▸ **Problem**:
Here the job is to print only the lines from the one containing "6: (171, 280)" to the end of the entries, both included, exactly as they stand, with pictures excluded.

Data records
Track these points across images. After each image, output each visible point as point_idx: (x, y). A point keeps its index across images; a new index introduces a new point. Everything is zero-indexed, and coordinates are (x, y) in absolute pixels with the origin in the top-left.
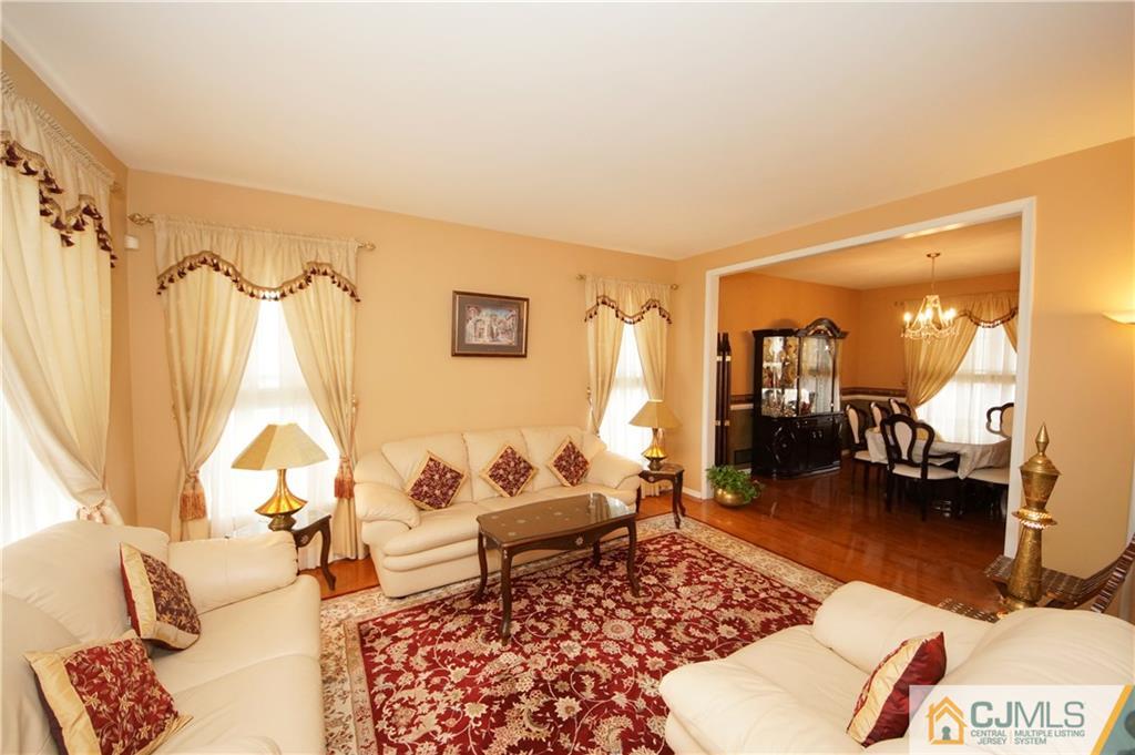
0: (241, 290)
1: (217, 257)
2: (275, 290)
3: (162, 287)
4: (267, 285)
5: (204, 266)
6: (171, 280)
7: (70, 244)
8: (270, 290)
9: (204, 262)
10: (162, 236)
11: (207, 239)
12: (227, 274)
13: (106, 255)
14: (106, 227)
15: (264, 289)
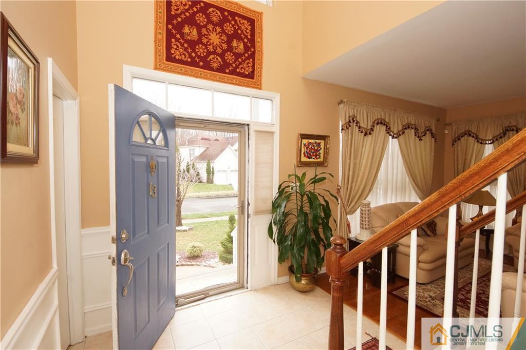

▸ **Output below**:
6: (171, 280)
7: (70, 244)
8: (270, 290)
9: (204, 262)
10: (162, 236)
11: (207, 239)
12: (227, 274)
13: (106, 255)
14: (106, 227)
15: (264, 289)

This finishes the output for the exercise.